Please list every film the passage on Strange Days names other than Strange Days itself.

» **Study text**:

------------------------------------------------------------

The gravelly voiced Gant, who not only possesses Faith but has to demean her, too: “The only time a whore should open her mouth is when she’s giving head.” Two LAPD officers played by Vincent D’Onofrio (easing into the unhinged stage of his career, with Men in Black and The Cell to come) and William Fichtner, who are aware of the rampant racism plaguing their department but care only about how to use it to their advantage. (The LAPD’s 1991 beating of Rodney King has a clear influence on Cameron’s script.) And even Lenny, evoking a ‘70s-era criminal with his gold chain, unbuttoned satin shirts, outlandish ties, and fake gold Rolex, has more power than the average person because of his access to the SQUID technology. The way he leverages that clout puts women in danger and their blood on his hands, and Strange Days is—as Bigelow’s movies often are—uncompromising in its brutality.
Bigelow spent a year developing a specialized camera to capture the first-person POV integral to the world of Strange Days, and the results are impressively engrossing scenes that clearly helped lay the cinematic foundations for future cyberpunk films like 2015’s Hardcore Henry and 2018’s Upgrade. Strange Days opens by inserting viewers into a robbery and later leads us into an amateur porno; each subsequent SQUID-set scene further blurs the lines between the reality we know to be ours and the reality we are borrowing. Most unsettling of all are the film’s harrowing depictions of sexual and racist violence; because of the SQUID technology, the distance between us as the audience and the film as the subject collapses, forcing us from dispassionate observers into anguished participants. In Strange Days, this insertion barely fazes a man like Nero, for whom such trespassing is just business. But for the real hero of this story, Bassett’s Mace, the choice to flee into a virtual world—when there is so much left to fight against in our own—is the ultimate betrayal.

------------------------------------------------------------

(Records from a data collection)
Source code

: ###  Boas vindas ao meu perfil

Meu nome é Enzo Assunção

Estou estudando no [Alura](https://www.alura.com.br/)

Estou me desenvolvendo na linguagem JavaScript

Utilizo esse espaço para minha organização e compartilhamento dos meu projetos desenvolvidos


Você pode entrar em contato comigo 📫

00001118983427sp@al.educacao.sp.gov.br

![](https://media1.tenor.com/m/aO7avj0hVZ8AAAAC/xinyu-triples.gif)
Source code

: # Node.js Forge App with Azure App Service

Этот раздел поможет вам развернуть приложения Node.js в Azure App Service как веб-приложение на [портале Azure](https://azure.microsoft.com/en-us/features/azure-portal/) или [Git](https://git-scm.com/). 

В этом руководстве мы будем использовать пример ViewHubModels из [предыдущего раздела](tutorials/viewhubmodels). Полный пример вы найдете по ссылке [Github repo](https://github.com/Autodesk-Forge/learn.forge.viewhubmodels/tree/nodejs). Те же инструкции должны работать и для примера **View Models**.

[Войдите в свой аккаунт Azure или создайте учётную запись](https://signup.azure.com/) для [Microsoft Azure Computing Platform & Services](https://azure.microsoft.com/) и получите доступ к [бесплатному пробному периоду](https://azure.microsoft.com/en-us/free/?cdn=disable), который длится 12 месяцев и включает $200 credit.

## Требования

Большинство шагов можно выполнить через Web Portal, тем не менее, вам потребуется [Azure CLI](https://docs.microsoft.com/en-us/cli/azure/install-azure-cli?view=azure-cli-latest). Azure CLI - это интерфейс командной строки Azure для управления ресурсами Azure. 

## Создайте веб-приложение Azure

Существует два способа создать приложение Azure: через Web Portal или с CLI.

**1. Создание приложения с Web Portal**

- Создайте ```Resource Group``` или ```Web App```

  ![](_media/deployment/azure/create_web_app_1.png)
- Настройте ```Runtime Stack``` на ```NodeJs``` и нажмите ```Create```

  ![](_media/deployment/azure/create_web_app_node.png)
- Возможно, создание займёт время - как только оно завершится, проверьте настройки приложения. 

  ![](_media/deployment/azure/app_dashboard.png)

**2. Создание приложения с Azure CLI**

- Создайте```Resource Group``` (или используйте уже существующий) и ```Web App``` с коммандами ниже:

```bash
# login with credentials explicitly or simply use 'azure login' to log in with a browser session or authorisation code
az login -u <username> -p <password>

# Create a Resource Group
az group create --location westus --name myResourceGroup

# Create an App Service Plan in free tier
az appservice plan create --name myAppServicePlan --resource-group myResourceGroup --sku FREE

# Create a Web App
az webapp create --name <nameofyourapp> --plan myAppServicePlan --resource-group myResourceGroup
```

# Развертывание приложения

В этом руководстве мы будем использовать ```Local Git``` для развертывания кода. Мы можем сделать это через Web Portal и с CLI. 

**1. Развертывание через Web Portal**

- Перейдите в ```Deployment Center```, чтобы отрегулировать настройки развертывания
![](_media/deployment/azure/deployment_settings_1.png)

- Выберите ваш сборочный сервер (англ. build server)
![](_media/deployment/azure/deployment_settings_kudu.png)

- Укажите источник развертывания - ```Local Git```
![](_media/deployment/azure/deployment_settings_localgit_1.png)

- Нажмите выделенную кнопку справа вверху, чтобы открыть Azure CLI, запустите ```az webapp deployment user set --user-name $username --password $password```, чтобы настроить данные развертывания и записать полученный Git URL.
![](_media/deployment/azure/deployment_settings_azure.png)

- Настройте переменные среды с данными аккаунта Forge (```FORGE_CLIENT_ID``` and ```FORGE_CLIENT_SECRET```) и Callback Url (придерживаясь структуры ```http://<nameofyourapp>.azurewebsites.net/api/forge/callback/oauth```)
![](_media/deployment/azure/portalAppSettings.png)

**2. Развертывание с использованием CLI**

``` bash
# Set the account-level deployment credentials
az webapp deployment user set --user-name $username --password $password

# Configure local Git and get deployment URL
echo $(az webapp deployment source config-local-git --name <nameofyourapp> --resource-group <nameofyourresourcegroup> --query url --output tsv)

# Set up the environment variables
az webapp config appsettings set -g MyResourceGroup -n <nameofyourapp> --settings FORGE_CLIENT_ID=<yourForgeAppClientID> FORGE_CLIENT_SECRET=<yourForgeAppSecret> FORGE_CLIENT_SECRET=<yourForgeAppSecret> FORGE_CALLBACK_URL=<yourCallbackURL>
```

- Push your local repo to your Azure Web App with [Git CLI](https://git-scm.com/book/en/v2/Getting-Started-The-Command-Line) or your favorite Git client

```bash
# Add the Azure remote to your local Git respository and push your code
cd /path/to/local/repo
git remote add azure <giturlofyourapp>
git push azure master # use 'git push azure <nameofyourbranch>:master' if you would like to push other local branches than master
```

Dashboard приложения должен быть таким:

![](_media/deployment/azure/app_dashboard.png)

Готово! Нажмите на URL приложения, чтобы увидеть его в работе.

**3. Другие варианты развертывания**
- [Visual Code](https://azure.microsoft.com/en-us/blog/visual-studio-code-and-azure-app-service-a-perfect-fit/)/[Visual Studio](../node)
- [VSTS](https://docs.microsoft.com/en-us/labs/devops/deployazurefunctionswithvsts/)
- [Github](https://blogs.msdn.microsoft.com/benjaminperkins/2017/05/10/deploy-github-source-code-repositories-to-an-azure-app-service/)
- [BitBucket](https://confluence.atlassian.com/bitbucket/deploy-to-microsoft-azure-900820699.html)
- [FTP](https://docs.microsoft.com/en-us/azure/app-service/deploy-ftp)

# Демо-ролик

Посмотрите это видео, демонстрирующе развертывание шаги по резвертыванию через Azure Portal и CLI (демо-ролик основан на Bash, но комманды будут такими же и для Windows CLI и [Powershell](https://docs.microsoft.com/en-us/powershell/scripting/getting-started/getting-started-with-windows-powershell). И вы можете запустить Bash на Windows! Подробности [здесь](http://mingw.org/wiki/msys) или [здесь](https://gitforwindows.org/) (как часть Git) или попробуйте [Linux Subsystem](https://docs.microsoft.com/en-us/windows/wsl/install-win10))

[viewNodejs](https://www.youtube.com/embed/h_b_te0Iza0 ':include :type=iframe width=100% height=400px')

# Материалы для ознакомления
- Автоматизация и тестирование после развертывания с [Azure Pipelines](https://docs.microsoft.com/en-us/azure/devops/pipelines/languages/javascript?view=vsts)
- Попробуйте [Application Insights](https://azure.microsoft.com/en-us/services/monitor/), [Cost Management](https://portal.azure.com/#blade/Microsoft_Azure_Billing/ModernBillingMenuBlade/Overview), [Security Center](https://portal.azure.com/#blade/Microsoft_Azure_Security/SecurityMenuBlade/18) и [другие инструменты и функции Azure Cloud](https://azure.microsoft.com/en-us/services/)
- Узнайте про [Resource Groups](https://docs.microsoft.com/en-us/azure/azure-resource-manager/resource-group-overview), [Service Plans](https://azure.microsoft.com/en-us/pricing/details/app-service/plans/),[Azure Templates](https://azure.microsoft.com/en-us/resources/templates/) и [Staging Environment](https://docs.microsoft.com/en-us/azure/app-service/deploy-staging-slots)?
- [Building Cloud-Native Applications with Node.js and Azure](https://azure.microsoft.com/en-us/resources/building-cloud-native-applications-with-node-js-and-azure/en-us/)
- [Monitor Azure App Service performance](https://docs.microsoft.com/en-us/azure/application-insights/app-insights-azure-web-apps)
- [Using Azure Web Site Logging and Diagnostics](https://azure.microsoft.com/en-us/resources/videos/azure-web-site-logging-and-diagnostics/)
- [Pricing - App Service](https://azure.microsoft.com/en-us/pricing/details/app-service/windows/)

------------------------------------------------------------

» **Expected output**:
Men in Black
The Cell
Hardcore Henry
Upgrade